We’ve created an easy-to-use, customizable P&L statement template that can help you get started:

 

If you’re ready to create a profit-and-loss statement on you own, these steps will help you create your own template:

Step 1: Open a spreadsheet like Excel or Google Sheets and name it “Profit & Loss Statement.”  Save the document and, starting in cell A1, enter your company name, and any other pertinent information, like the month, day and year. Feel free to customize this information to best suit your needs.

Step 2: After entering the information above, skip a row and type “Revenue.”

In the next rows, enter the name of all sources of revenue you’d like to include. You can choose to enter revenue as a single sum of all income, or add row-by-row entries to provide a more granular overview.

Step 3: Once you’ve entered your final revenue source, move to the next row and type “Total Revenue.”

Step 4: Move one cell to the right and enter the sum formula (e.g. =SUM(B11:B14), including all revenue entries in your equation.

Step 5: Return to column A, skip one row, and type “Cost of Goods Sold” or “COGS.”

Step 6: Using the same approach as your revenue, enter your COGS row by row.

Step 7: Move to the next row and key in “Total COGS.”

Step 8: Move one cell to the right and enter the sum formula, ensuring that all COGS are included in the data range

Step 9: Return to column A, skip one row, and key in “Gross Profit.”

Step 10: Move one cell to the right and enter the subtraction formula for your chosen spreadsheet application (e.g. “=B15-B21”), where B15 is the total revenue and B21 is the total COGS.

Step 11: Return to column A, skip a row and type “Expenses.” Then, using the same process for revenue and COGS, enter row-by-row expenses.

Step 12: Move to the next row and key in “Total Expenses.” Then, move one cell to the right and enter the sum equation for all rows in “Expenses.”

Step 13: Return to Column A, skip a row and then key in “Operating Profit (Loss).” Then, move one cell to the right and enter the subtraction formula to subtract Operating Expenses from your Gross Profits.

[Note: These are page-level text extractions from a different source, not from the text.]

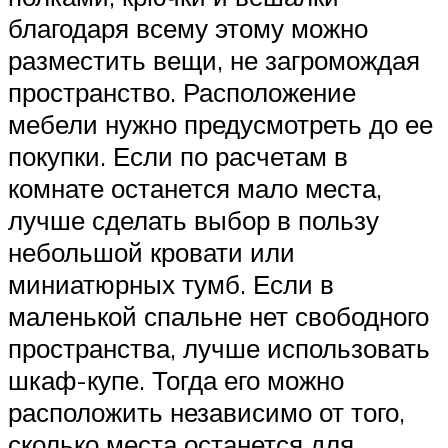
благодаря всему этому можно
разместить вещи, не загромождая
пространство. Расположение
мебели нужно предусмотреть до ее
покупки. Если по расчетам в
комнате останется мало места,
лучше сделать выбор в пользу
небольшой кровати или
миниатюрных тумб. Если в
маленькой спальне нет свободного
пространства, лучше использовать
шкаф-купе. Тогда его можно
расположить независимо от того,
сколько места останется для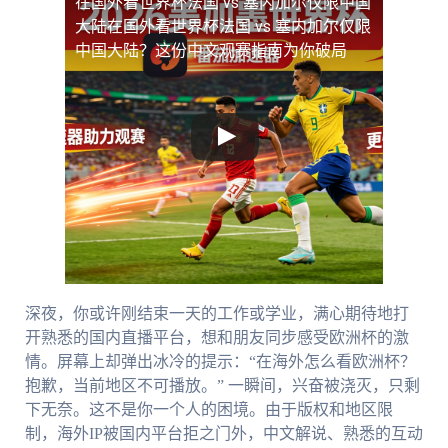
在国外看世界杯法国 vs 塞内加尔仅限中国
大陆
在国外看世界杯法国 vs 塞内加尔仅限
中国大陆？这份中文观赛指南为你破局
深夜，你或许刚结束一天的工作或学业，满心期待地打
开熟悉的国内直播平台，想和朋友同步感受欧洲杯的激
情。屏幕上却弹出冰冷的提示：“在海外怎么看欧洲杯？
抱歉，当前地区不可播放。” 一瞬间，兴奋被浇灭，只剩
下无奈。这不是你一个人的困境。由于版权和地区限
制，海外IP被国内平台拒之门外，中文解说、熟悉的互动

Once completed, you’ll have a basic P&L statement. You can use it to track profits and losses over a period of time by following the same steps above and adding new data sets monthly, quarterly or yearly. You can also incorporate formulas to track month-over-month, quarter-over-quarter or year-over-year changes.

FAQ

What is a profit-and-loss statement? 

A profit-and-loss statement is a financial document that shows how your revenue relates to your costs and expenses. P&L statements provide this information by showing the relationship between revenue, COGS and expenses.

Why are profit-and-loss statements important? 

Profit-and-loss statements help you determine if your company is making or losing money over a specific period of time, typically monthly, quarterly or annually. You can use your profit-and-loss statements to manage small business finances and make strategic decisions about your business.

Who should do a profit-and-loss statement? 

Anyone who owns a business or oversees a company’s finances should create a profit-and-loss statement because it gives a snapshot of business performance during the selected date range.

In addition to keeping tabs on financial health, a profit loss statement may also help you secure funding. Many lenders, including the SBA, will require applicants to submit a P&L statement during the business loan application process.